- Born: March 25, 1967 (age 59) Ishikawa, Uruma, Okinawa Prefecture, Japan
- Height: 1.57 m (5 ft 2 in)

Gymnastics career
- Discipline: Men's artistic gymnastics
- Country represented: Japan;
- Medal record
Representing Japan
Men's gymnastics
| Bronze medal – third place | 1992 Barcelona | Team |
Asian Games
| Silver medal – second place | 1994 Hiroshima | Team |

= Takashi Chinen =

Japanese artistic gymnast

Takashi Chinen (知念孝, Chinen Takashi) is a Japanese former artistic gymnast who competed in the 1992 Summer Olympics and won a bronze medal in the men's team event. He also won a team bronze medal at the 1994 Asian Games.

== Personal life ==
Chinen was born in Ishikawa, a former city that is now a district of Uruma, Okinawa Prefecture. He studied at Nihon University. He is the father of Yuri Chinen (born 1993), an actor, dancer, voice actor, talent, singer and member of the idol group Hey! Say! JUMP.

== Career ==
Chinen won the All-Japan Gymnastics Championships title in the pommel horse finals twice, in 1989 and 1993.

In 1991, he competed at the 1991 World Championships, where he placed fourth in the team event.

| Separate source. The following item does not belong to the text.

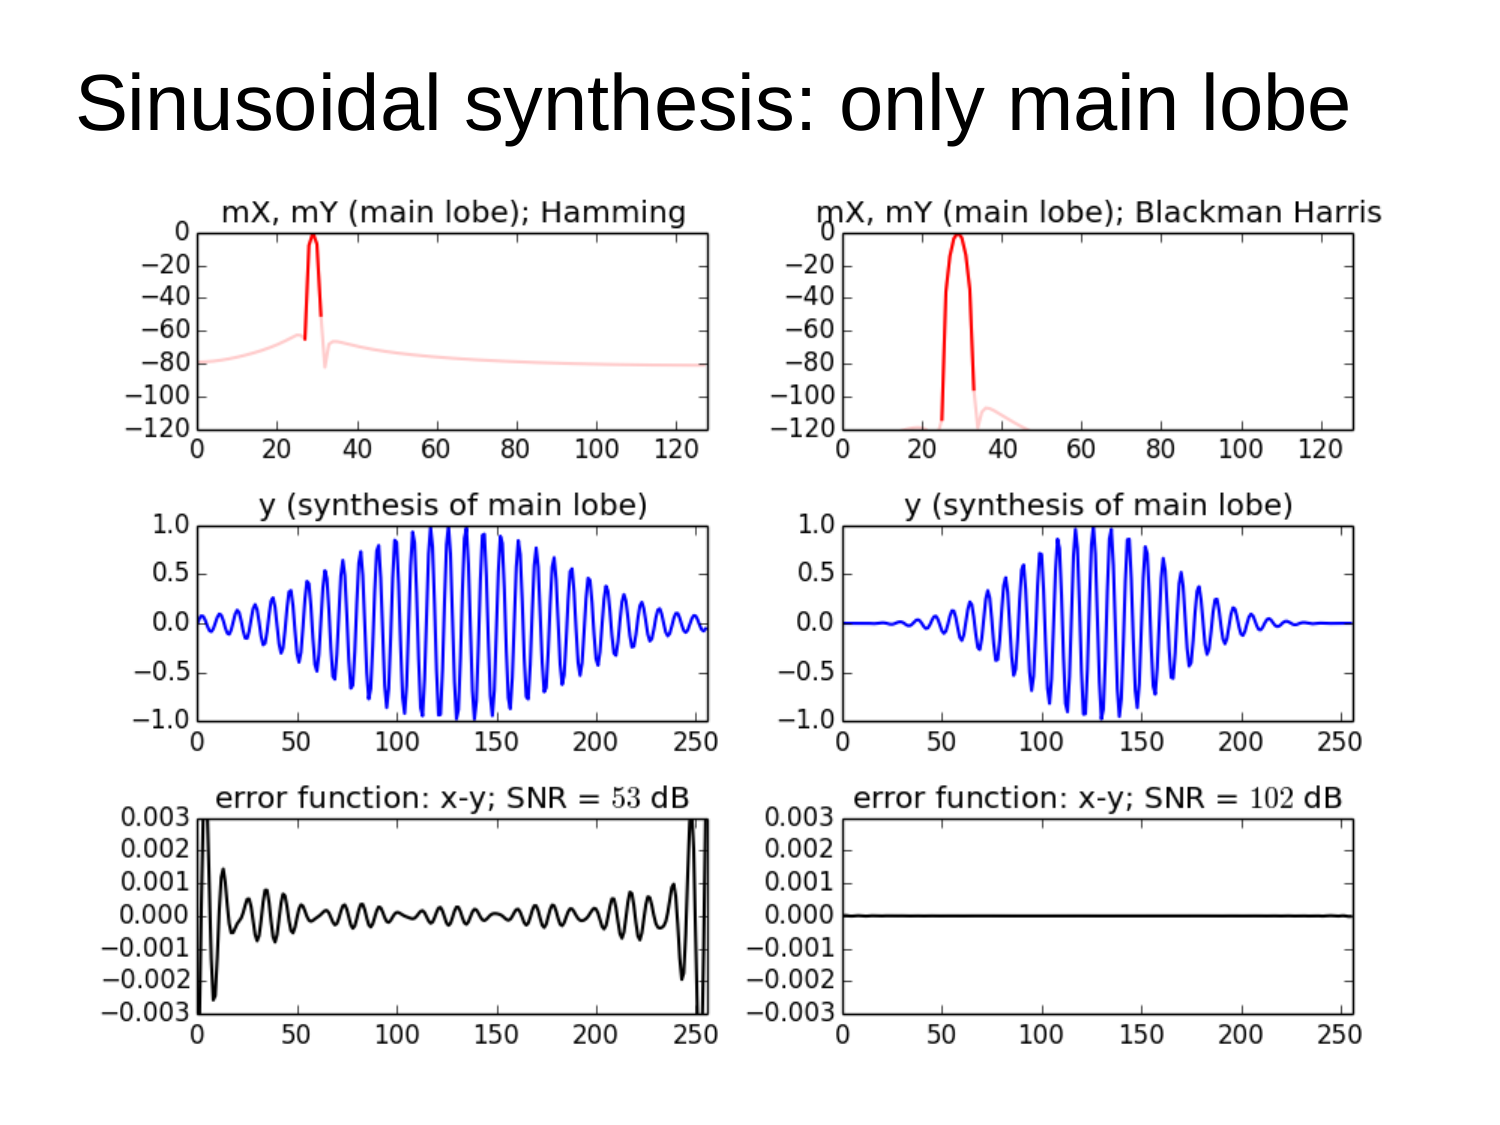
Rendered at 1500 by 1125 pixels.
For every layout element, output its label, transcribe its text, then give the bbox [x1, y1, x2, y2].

In 1992, Chinen placed second at the NHK Trophy, held in May. He was selected to compete as part of the Japanese men's team at the 1992 Summer Olympics in Barcelona. In the team event, he won the bronze medal with his teammates. His was the first and, until Shohei Yabiku won a bronze medal in wrestling at the 2020 Summer Olympics, the only Olympic medal won by someone from the Ryukyu Islands. He placed 27th in the individual all-around and was the first reserve for the pommel horse final.

The next year, Chinen competed at the 1993 World Championships. He placed 32nd in the qualification round and did not advance to the finals.

In 1994, he competed at the 1994 Goodwill Games, where he qualified for the floor exercise final and placed 5th. Later in the year, he competed at the Asian Games and won bronze in the team event.

After retiring from competition, Chinen has worked as a coach.